### [Work instructions]
Scan the records for the word "getc". Report each line where it occurs.
· · · · · · ·
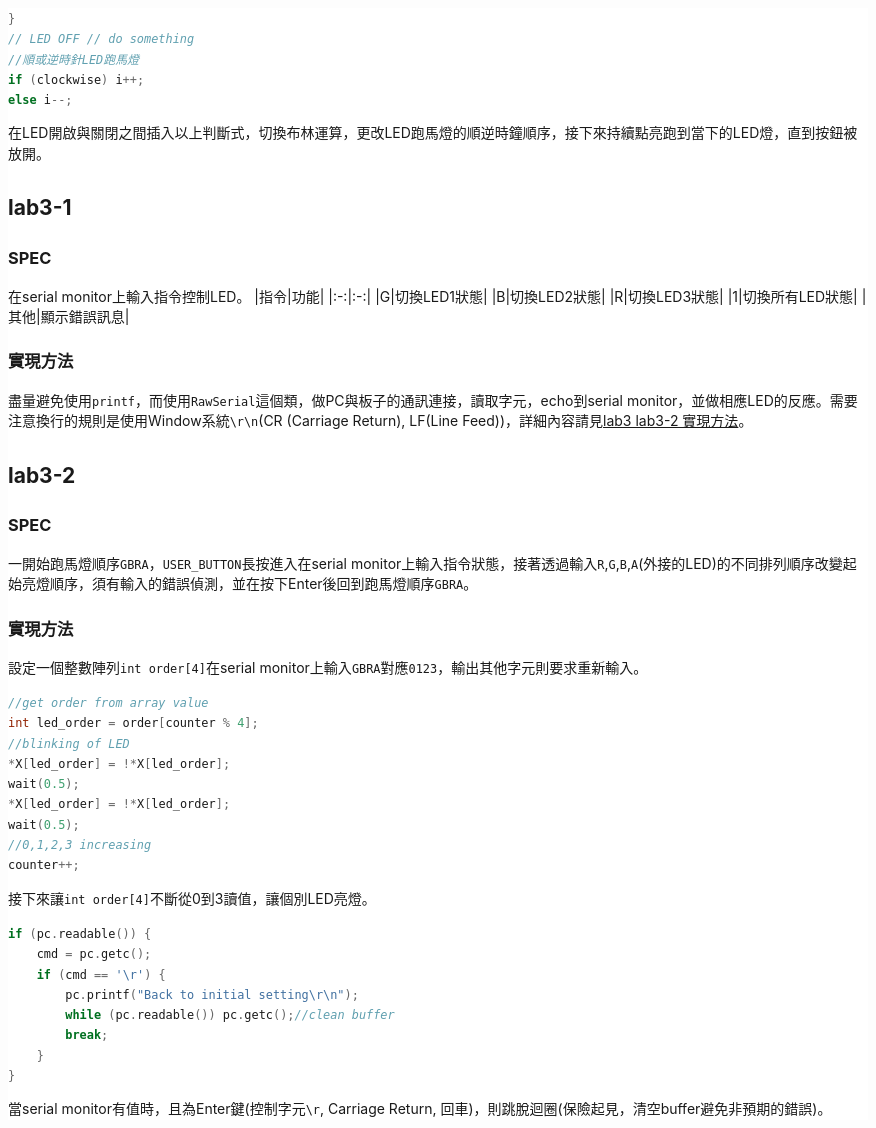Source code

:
 ```cpp
}
// LED OFF // do something
//順或逆時針LED跑馬燈 
if (clockwise) i++;
else i--;
```
在LED開啟與關閉之間插入以上判斷式，切換布林運算，更改LED跑馬燈的順逆時鐘順序，接下來持續點亮跑到當下的LED燈，直到按鈕被放開。

## lab3-1
### SPEC
在serial monitor上輸入指令控制LED。
|指令|功能|
|:-:|:-:|
|G|切換LED1狀態|
|B|切換LED2狀態|
|R|切換LED3狀態|
|1|切換所有LED狀態|
|其他|顯示錯誤訊息|

### 實現方法
盡量避免使用`printf`，而使用`RawSerial`這個類，做PC與板子的通訊連接，讀取字元，echo到serial monitor，並做相應LED的反應。需要注意換行的規則是使用Window系統`\r\n`(CR (Carriage Return), LF(Line Feed))，詳細內容請見[lab3 lab3-2 實現方法](https://hackmd.io/@arduino/report-3#實現方法5)。


## lab3-2
### SPEC
一開始跑馬燈順序`GBRA`，`USER_BUTTON`長按進入在serial monitor上輸入指令狀態，接著透過輸入`R`,`G`,`B`,`A`(外接的LED)的不同排列順序改變起始亮燈順序，須有輸入的錯誤偵測，並在按下Enter後回到跑馬燈順序`GBRA`。

### 實現方法
設定一個整數陣列`int order[4]`在serial monitor上輸入`GBRA`對應`0123`，輸出其他字元則要求重新輸入。
```cpp
//get order from array value
int led_order = order[counter % 4];
//blinking of LED
*X[led_order] = !*X[led_order];
wait(0.5);
*X[led_order] = !*X[led_order];
wait(0.5);
//0,1,2,3 increasing
counter++;
```
接下來讓`int order[4]`不斷從0到3讀值，讓個別LED亮燈。
```cpp
if (pc.readable()) {
    cmd = pc.getc();
    if (cmd == '\r') {
        pc.printf("Back to initial setting\r\n");
        while (pc.readable()) pc.getc();//clean buffer
        break;
    }
}
```
當serial monitor有值時，且為Enter鍵(控制字元`\r`, Carriage Return, 回車)，則跳脫迴圈(保險起見，清空buffer避免非預期的錯誤)。
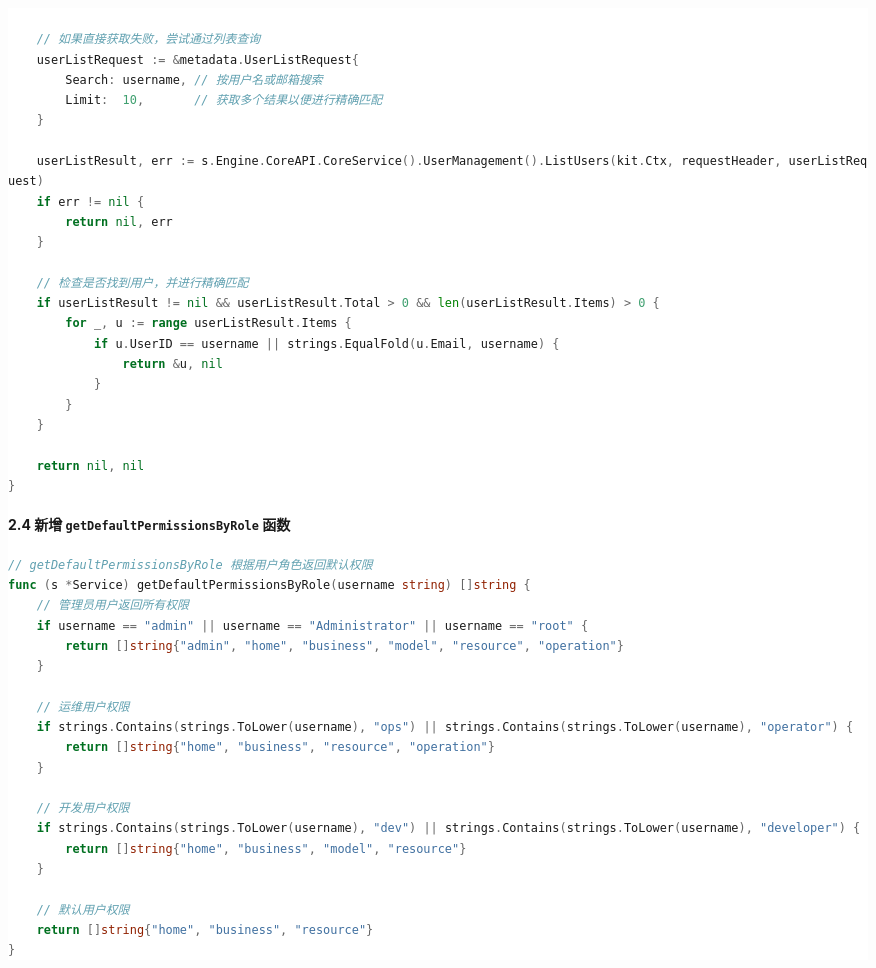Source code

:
 ```go

	// 如果直接获取失败，尝试通过列表查询
	userListRequest := &metadata.UserListRequest{
		Search: username, // 按用户名或邮箱搜索
		Limit:  10,       // 获取多个结果以便进行精确匹配
	}

	userListResult, err := s.Engine.CoreAPI.CoreService().UserManagement().ListUsers(kit.Ctx, requestHeader, userListRequest)
	if err != nil {
		return nil, err
	}

	// 检查是否找到用户，并进行精确匹配
	if userListResult != nil && userListResult.Total > 0 && len(userListResult.Items) > 0 {
		for _, u := range userListResult.Items {
			if u.UserID == username || strings.EqualFold(u.Email, username) {
				return &u, nil
			}
		}
	}

	return nil, nil
}
```

#### 2.4 新增 `getDefaultPermissionsByRole` 函数

```go
// getDefaultPermissionsByRole 根据用户角色返回默认权限
func (s *Service) getDefaultPermissionsByRole(username string) []string {
	// 管理员用户返回所有权限
	if username == "admin" || username == "Administrator" || username == "root" {
		return []string{"admin", "home", "business", "model", "resource", "operation"}
	}
	
	// 运维用户权限
	if strings.Contains(strings.ToLower(username), "ops") || strings.Contains(strings.ToLower(username), "operator") {
		return []string{"home", "business", "resource", "operation"}
	}
	
	// 开发用户权限
	if strings.Contains(strings.ToLower(username), "dev") || strings.Contains(strings.ToLower(username), "developer") {
		return []string{"home", "business", "model", "resource"}
	}
	
	// 默认用户权限
	return []string{"home", "business", "resource"}
}
```
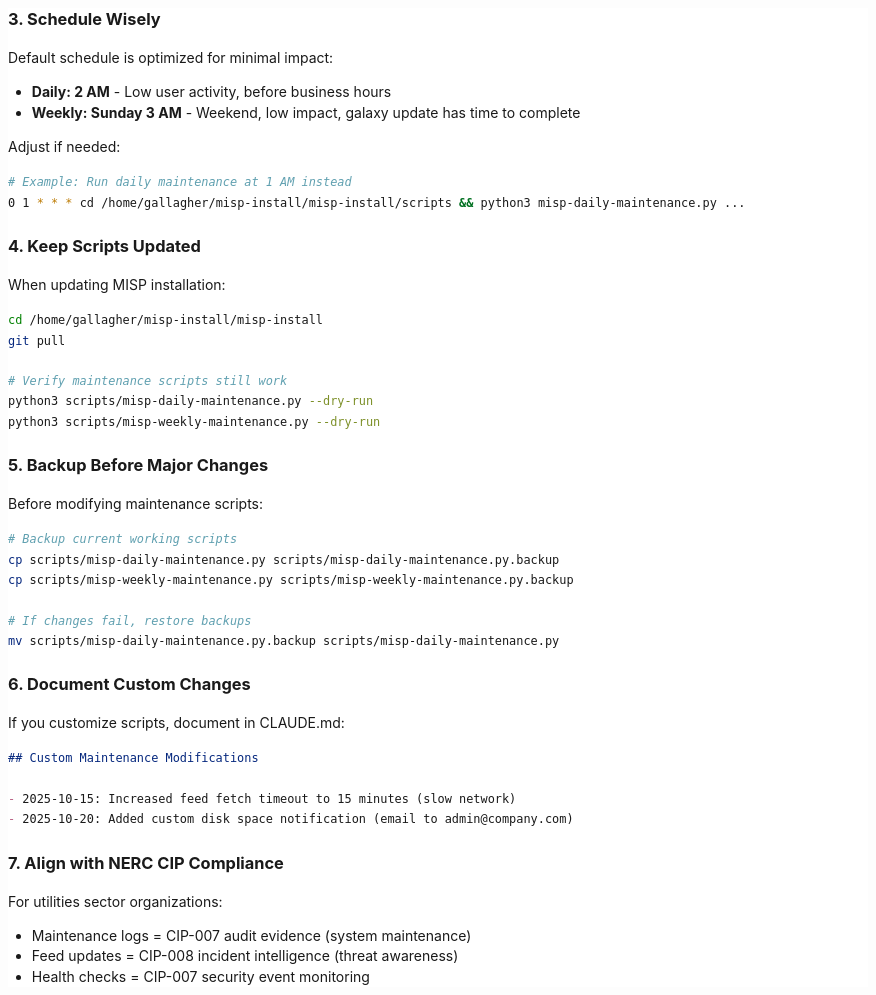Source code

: ### 3. Schedule Wisely

Default schedule is optimized for minimal impact:
- **Daily: 2 AM** - Low user activity, before business hours
- **Weekly: Sunday 3 AM** - Weekend, low impact, galaxy update has time to complete

Adjust if needed:
```bash
# Example: Run daily maintenance at 1 AM instead
0 1 * * * cd /home/gallagher/misp-install/misp-install/scripts && python3 misp-daily-maintenance.py ...
```

### 4. Keep Scripts Updated

When updating MISP installation:
```bash
cd /home/gallagher/misp-install/misp-install
git pull

# Verify maintenance scripts still work
python3 scripts/misp-daily-maintenance.py --dry-run
python3 scripts/misp-weekly-maintenance.py --dry-run
```

### 5. Backup Before Major Changes

Before modifying maintenance scripts:
```bash
# Backup current working scripts
cp scripts/misp-daily-maintenance.py scripts/misp-daily-maintenance.py.backup
cp scripts/misp-weekly-maintenance.py scripts/misp-weekly-maintenance.py.backup

# If changes fail, restore backups
mv scripts/misp-daily-maintenance.py.backup scripts/misp-daily-maintenance.py
```

### 6. Document Custom Changes

If you customize scripts, document in CLAUDE.md:
```markdown
## Custom Maintenance Modifications

- 2025-10-15: Increased feed fetch timeout to 15 minutes (slow network)
- 2025-10-20: Added custom disk space notification (email to admin@company.com)
```

### 7. Align with NERC CIP Compliance

For utilities sector organizations:
- Maintenance logs = CIP-007 audit evidence (system maintenance)
- Feed updates = CIP-008 incident intelligence (threat awareness)
- Health checks = CIP-007 security event monitoring
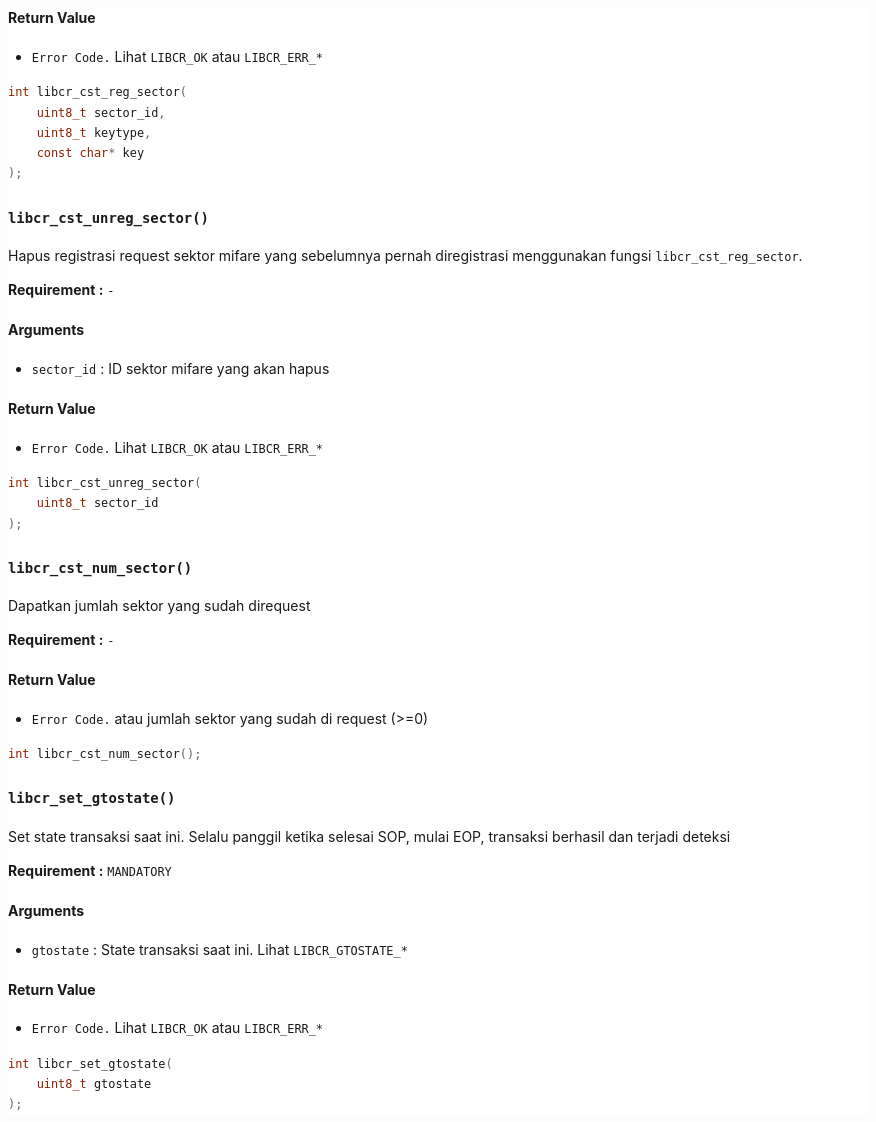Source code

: #### Return Value
- `Error Code.` Lihat `LIBCR_OK` atau `LIBCR_ERR_*`

``` c
int libcr_cst_reg_sector(
    uint8_t sector_id,
    uint8_t keytype,
    const char* key
);
```

### `libcr_cst_unreg_sector()`
Hapus registrasi request sektor mifare yang sebelumnya pernah diregistrasi menggunakan fungsi `libcr_cst_reg_sector`. 

**Requirement :** `-` 
#### Arguments
- `sector_id` : ID sektor mifare yang akan hapus
 
#### Return Value
- `Error Code.` Lihat `LIBCR_OK` atau `LIBCR_ERR_*`

``` c
int libcr_cst_unreg_sector(
    uint8_t sector_id
);
```

### `libcr_cst_num_sector()`
Dapatkan jumlah sektor yang sudah direquest 

**Requirement :** `-` 
#### Return Value
- `Error Code.` atau jumlah sektor yang sudah di request (&gt;=0)

``` c
int libcr_cst_num_sector();
```

### `libcr_set_gtostate()`
Set state transaksi saat ini. Selalu panggil ketika selesai SOP, mulai EOP, transaksi berhasil dan terjadi deteksi 

**Requirement :** `MANDATORY` 
#### Arguments
- `gtostate` : State transaksi saat ini. Lihat `LIBCR_GTOSTATE_*`
 
#### Return Value
- `Error Code.` Lihat `LIBCR_OK` atau `LIBCR_ERR_*`

``` c
int libcr_set_gtostate(
    uint8_t gtostate
);
```
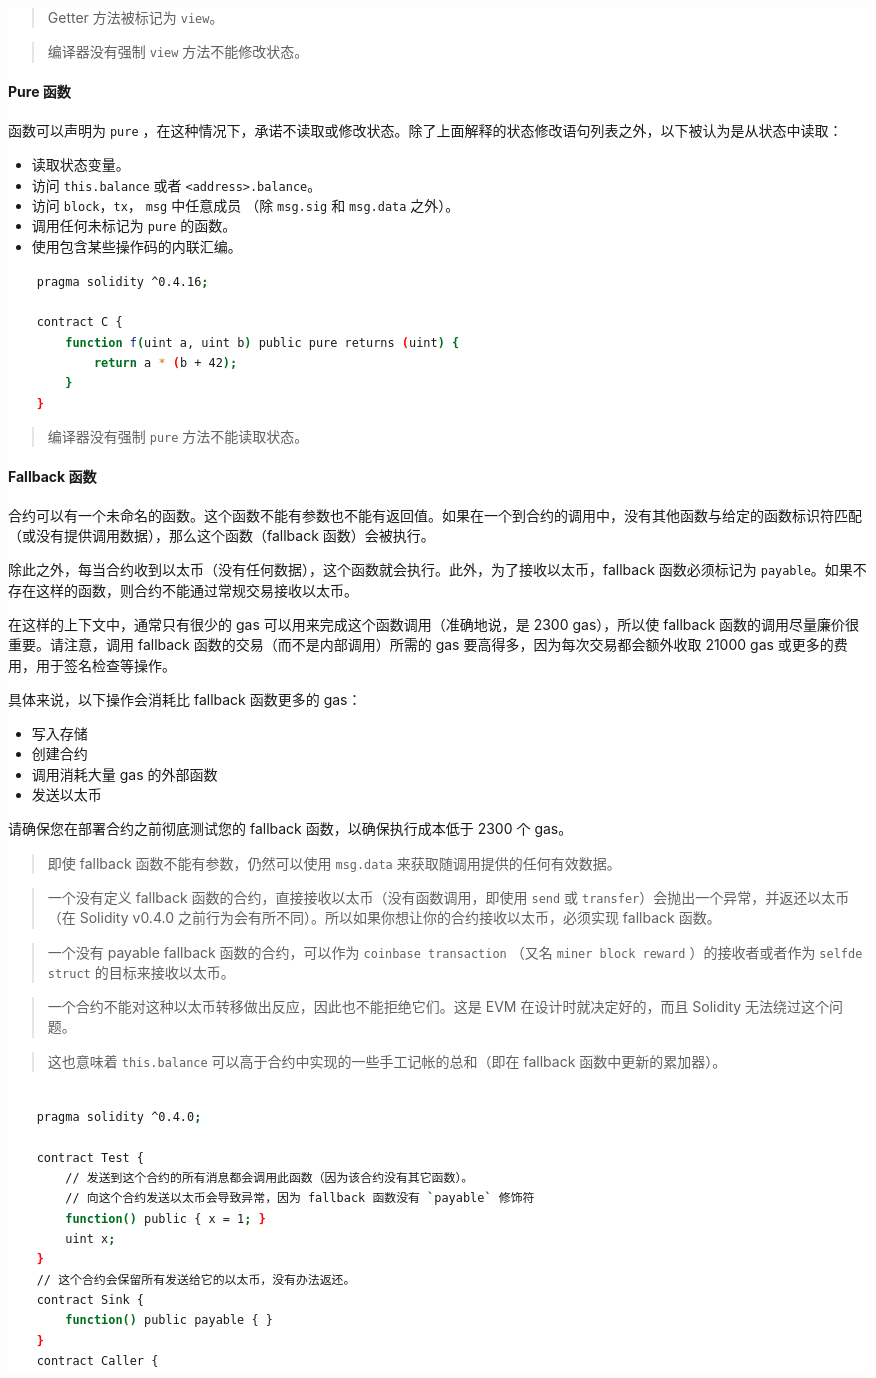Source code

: >  Getter 方法被标记为 ``view``。

>  编译器没有强制 ``view`` 方法不能修改状态。

#### Pure 函数

函数可以声明为 ``pure`` ，在这种情况下，承诺不读取或修改状态。除了上面解释的状态修改语句列表之外，以下被认为是从状态中读取：

- 读取状态变量。
- 访问 ``this.balance`` 或者 ``<address>.balance``。
- 访问 ``block``，``tx``， ``msg`` 中任意成员 （除 ``msg.sig`` 和 ``msg.data`` 之外）。
- 调用任何未标记为 ``pure`` 的函数。
- 使用包含某些操作码的内联汇编。

```bash
    pragma solidity ^0.4.16;

    contract C {
        function f(uint a, uint b) public pure returns (uint) {
            return a * (b + 42);
        }
    }
```

>  编译器没有强制 ``pure`` 方法不能读取状态。

#### Fallback 函数

合约可以有一个未命名的函数。这个函数不能有参数也不能有返回值。如果在一个到合约的调用中，没有其他函数与给定的函数标识符匹配（或没有提供调用数据），那么这个函数（fallback 函数）会被执行。

除此之外，每当合约收到以太币（没有任何数据），这个函数就会执行。此外，为了接收以太币，fallback 函数必须标记为 ``payable``。如果不存在这样的函数，则合约不能通过常规交易接收以太币。

在这样的上下文中，通常只有很少的 gas 可以用来完成这个函数调用（准确地说，是 2300 gas），所以使 fallback 函数的调用尽量廉价很重要。请注意，调用 fallback 函数的交易（而不是内部调用）所需的 gas 要高得多，因为每次交易都会额外收取 21000 gas 或更多的费用，用于签名检查等操作。

具体来说，以下操作会消耗比 fallback 函数更多的 gas：

- 写入存储
- 创建合约
- 调用消耗大量 gas 的外部函数
- 发送以太币

请确保您在部署合约之前彻底测试您的 fallback 函数，以确保执行成本低于 2300 个 gas。

>  即使 fallback 函数不能有参数，仍然可以使用 ``msg.data`` 来获取随调用提供的任何有效数据。

>  一个没有定义 fallback 函数的合约，直接接收以太币（没有函数调用，即使用 ``send`` 或 ``transfer``）会抛出一个异常，并返还以太币（在 Solidity v0.4.0 之前行为会有所不同）。所以如果你想让你的合约接收以太币，必须实现 fallback 函数。

>  一个没有 payable fallback 函数的合约，可以作为 `coinbase transaction` （又名 `miner block reward` ）的接收者或者作为 ``selfdestruct`` 的目标来接收以太币。

>  一个合约不能对这种以太币转移做出反应，因此也不能拒绝它们。这是 EVM 在设计时就决定好的，而且 Solidity 无法绕过这个问题。

>  这也意味着 ``this.balance`` 可以高于合约中实现的一些手工记帐的总和（即在 fallback 函数中更新的累加器）。

```bash

    pragma solidity ^0.4.0;

    contract Test {
        // 发送到这个合约的所有消息都会调用此函数（因为该合约没有其它函数）。
        // 向这个合约发送以太币会导致异常，因为 fallback 函数没有 `payable` 修饰符
        function() public { x = 1; }
        uint x;
    }
    // 这个合约会保留所有发送给它的以太币，没有办法返还。
    contract Sink {
        function() public payable { }
    }
    contract Caller {
```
· · · · · · ·
### [Your response]
    cmd = pc.getc();
        while (pc.readable()) pc.getc();//clean buffer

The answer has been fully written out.